Using numbers from the Geekbench database, we can try to get a rough idea of how the Core i7 4650U in the 2013 MacBook Air compares with the A8X inside of the iPad Air 2:


Geekbench 3 Single-core

Geekbench 3 Multi-core

MacBook Air (2013, Core i7 4650U)



iPad Air 2 (2014, A8X)



Source: Geekbench database (Primate Labs).

It looks as though Apple would still need to improve the per-core performance -- as measured by Geekbench -- of its chips by about 63% to catch up with the Core i7 inside of the MacBook Air. Further, when Intel launched its Broadwell-based Ultrabook processors, Intel claimed that it would see a ">5%" improvement in per-clock performance. On top of that, I wouldn't be surprised if Intel were able to boost the clock speeds slightly with the new parts, as the 14-nanometer process should provide nice performance and power improvements.

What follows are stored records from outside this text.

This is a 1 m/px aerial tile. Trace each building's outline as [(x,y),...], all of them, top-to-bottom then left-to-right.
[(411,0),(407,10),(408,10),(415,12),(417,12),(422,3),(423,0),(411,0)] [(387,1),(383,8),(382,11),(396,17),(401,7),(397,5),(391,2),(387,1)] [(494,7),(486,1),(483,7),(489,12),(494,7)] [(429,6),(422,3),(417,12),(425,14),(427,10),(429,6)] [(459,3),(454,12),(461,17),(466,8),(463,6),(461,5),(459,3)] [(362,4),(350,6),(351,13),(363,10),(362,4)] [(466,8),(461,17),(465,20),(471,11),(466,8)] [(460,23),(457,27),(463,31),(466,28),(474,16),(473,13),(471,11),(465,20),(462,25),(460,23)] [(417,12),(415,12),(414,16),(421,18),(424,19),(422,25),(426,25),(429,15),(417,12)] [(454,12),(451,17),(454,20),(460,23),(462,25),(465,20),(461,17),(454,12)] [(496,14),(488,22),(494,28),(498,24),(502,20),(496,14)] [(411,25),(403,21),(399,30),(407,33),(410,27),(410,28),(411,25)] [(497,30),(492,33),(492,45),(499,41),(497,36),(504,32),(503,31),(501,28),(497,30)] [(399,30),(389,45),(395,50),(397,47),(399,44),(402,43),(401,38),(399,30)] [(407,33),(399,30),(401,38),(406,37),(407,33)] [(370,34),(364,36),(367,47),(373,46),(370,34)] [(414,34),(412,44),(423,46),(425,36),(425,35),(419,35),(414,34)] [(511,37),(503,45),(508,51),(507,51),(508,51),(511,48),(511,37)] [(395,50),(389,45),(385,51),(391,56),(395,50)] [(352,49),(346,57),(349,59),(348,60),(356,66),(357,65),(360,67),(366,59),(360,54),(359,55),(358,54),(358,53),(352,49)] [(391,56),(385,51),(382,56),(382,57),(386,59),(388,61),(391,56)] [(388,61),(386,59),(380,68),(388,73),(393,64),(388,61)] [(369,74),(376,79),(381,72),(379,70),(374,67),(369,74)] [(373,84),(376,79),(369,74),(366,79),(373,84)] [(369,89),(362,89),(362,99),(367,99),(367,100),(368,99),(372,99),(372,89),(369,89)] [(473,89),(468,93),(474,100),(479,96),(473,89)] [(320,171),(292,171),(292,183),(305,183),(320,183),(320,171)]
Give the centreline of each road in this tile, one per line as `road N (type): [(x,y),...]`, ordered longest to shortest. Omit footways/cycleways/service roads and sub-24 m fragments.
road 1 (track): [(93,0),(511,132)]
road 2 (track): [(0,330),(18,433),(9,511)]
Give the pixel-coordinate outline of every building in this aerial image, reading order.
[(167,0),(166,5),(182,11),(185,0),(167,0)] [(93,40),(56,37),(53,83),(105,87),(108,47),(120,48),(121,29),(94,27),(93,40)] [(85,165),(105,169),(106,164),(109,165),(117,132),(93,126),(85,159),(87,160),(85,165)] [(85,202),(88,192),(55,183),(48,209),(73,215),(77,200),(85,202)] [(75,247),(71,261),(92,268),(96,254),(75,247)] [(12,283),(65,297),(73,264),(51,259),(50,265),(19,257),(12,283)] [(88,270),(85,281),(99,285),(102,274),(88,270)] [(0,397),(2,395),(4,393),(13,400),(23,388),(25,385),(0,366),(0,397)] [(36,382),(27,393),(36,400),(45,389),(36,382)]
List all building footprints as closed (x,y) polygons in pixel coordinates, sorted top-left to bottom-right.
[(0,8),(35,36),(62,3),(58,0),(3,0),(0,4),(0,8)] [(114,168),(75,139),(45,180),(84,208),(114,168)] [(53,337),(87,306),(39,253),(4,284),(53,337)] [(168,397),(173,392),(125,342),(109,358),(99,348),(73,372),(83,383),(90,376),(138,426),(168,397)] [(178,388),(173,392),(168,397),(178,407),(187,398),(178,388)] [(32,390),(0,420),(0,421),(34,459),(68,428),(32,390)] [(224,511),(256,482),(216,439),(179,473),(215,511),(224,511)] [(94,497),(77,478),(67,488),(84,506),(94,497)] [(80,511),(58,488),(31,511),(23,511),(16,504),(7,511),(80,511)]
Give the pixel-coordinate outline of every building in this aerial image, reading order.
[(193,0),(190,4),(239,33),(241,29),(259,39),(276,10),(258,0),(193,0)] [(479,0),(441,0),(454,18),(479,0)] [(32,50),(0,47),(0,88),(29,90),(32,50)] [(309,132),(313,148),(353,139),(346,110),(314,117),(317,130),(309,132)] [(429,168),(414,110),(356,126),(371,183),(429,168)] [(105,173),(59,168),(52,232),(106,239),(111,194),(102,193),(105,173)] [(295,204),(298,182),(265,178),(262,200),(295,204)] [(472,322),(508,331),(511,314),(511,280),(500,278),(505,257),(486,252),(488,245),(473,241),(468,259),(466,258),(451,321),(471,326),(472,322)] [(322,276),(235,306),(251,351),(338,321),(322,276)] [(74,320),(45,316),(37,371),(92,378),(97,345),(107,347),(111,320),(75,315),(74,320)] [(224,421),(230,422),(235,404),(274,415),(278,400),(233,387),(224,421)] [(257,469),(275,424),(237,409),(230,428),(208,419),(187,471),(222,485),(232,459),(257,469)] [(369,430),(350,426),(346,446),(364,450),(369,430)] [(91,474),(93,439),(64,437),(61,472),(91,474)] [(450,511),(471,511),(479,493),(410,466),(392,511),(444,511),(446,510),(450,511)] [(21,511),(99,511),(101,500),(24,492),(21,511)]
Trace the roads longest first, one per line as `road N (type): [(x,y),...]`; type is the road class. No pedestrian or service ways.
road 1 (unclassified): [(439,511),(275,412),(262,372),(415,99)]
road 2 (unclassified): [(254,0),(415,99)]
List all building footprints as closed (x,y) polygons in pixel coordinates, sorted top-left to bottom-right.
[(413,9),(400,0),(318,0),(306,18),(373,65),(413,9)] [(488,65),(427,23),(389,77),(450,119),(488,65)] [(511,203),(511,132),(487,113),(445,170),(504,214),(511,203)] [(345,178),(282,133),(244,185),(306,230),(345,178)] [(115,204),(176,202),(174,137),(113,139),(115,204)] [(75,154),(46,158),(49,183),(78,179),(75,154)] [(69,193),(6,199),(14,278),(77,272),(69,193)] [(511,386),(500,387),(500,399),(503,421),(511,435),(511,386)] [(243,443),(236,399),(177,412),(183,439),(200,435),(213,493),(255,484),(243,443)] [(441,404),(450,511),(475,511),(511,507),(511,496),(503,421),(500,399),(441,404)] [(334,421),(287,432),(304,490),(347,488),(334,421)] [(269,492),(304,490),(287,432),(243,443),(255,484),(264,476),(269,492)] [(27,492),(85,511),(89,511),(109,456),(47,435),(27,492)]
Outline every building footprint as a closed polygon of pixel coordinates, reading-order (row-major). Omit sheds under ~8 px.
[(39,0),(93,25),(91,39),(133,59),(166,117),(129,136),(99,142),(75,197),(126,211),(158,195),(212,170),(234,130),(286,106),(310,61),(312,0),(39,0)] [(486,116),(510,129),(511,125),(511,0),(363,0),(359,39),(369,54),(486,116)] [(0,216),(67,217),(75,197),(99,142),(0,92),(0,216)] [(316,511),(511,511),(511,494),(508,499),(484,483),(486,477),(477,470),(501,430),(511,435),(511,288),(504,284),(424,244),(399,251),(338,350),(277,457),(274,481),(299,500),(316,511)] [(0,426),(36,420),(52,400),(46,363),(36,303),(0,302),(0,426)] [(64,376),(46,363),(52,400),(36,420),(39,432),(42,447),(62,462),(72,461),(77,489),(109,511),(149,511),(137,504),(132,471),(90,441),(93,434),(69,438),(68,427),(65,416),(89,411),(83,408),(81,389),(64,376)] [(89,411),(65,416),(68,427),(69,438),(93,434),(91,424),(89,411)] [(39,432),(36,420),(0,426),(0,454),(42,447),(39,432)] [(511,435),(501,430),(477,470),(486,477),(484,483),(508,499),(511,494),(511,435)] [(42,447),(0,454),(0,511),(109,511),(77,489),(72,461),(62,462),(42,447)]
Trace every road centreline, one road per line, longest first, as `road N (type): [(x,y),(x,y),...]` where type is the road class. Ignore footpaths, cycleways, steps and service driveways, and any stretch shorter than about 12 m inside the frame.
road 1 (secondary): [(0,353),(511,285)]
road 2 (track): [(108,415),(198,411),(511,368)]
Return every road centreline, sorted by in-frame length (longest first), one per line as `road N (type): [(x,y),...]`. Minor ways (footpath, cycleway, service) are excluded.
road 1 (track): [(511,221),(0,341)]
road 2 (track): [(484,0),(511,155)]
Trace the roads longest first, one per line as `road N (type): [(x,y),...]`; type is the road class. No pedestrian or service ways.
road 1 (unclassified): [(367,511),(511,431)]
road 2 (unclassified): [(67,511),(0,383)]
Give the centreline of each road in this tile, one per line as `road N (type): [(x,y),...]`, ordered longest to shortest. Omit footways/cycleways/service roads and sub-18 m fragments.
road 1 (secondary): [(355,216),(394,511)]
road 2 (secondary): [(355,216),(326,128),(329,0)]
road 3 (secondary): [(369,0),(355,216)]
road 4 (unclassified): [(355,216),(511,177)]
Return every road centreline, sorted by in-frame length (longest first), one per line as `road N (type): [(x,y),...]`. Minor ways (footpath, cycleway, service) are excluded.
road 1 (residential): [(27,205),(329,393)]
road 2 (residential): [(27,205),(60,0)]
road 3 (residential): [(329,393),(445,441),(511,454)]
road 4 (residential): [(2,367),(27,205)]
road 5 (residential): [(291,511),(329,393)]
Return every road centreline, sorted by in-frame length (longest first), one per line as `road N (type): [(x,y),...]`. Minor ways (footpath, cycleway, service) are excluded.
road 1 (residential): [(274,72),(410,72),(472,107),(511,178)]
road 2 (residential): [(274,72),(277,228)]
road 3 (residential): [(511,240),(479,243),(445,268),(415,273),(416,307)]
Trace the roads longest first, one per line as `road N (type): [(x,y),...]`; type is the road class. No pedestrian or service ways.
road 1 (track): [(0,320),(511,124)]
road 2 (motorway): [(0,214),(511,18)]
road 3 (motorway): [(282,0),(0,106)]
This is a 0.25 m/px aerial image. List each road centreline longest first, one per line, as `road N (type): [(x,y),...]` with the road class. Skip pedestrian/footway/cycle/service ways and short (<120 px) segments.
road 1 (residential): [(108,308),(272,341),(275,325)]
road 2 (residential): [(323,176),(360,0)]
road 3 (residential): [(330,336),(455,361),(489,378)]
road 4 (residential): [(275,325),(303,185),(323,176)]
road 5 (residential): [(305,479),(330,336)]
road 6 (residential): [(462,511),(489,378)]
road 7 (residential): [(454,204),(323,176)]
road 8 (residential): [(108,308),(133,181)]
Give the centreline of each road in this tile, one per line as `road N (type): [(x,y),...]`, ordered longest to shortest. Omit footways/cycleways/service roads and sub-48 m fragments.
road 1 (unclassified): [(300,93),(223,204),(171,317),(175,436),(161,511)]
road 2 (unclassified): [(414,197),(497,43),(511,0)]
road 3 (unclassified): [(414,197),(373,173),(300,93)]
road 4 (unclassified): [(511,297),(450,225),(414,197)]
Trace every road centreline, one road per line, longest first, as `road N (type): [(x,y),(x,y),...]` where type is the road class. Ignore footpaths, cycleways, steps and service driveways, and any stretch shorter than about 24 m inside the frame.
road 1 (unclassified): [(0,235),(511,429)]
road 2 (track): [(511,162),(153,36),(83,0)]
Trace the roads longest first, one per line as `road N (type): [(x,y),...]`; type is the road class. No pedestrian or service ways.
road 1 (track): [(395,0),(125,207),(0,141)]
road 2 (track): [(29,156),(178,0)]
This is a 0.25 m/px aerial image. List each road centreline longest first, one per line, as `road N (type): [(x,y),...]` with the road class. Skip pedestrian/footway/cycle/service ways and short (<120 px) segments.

There's no doubt that Apple's chip teams are putting out some pretty seriously impressive stuff. However, I'm not convinced that Apple will want to divert its engineering resources to trying to build a Mac-focused chip, because Mac unit sales are just a small fraction of iPad/iPhone sales. Additionally, Apple would need to transition from the X86 architecture to the ARM (NASDAQ:ARMH) architecture for MacOS.

Apple has successfully transitioned architectures before; but unless there's a really good reason to do it, I don't think Apple would go through the hassle.

New Apple products to come?
I can't help but be impressed with what Apple has been doing in the mobile chip space. The company has been hiring top-notch talent from across the semiconductor industry, with Apple chip engineers hailing from prestigious semiconductor powerhouses like Intel, ARM, IBM, and many others.

I think we aren't even close to seeing what Apple's chip teams are capable of. That, to me, is incredibly exciting.